Page-level text extractions:
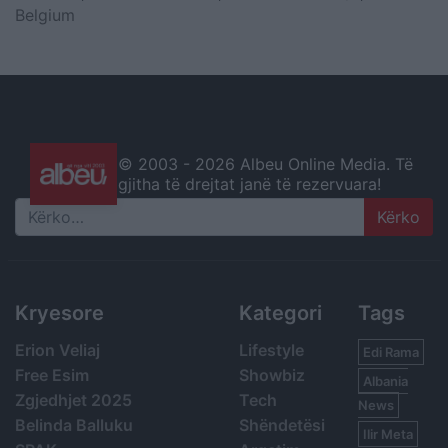
Belgium
© 2003 -
2026 Albeu Online Media. Të
gjitha të drejtat janë të rezervuara!
Search
Kryesore
Kategori
Tags
Erion Veliaj
Lifestyle
Edi Rama
Free Esim
Showbiz
Albania
Zgjedhjet 2025
Tech
News
Belinda Balluku
Shëndetësi
Ilir Meta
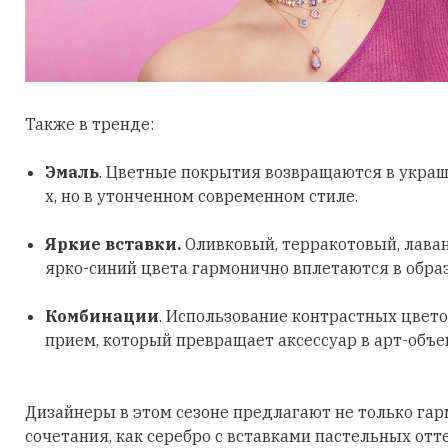
Также в тренде:
Эмаль
. Цветные покрытия возвращаются в украш
х, но в утонченном современном стиле.
Яркие вставки.
Оливковый, терракотовый, лава
ярко-синий цвета гармонично вплетаются в обра
Комбинации
. Использование контрастных цвето
прием, который превращает аксессуар в арт-объе
Дизайнеры в этом сезоне предлагают не только га
сочетания, как серебро с вставками пастельных отт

Assigned task
Please show each line of the records that contains the string "ярко".

Answer for the task
ярко-синий цвета гармонично вплетаются в обра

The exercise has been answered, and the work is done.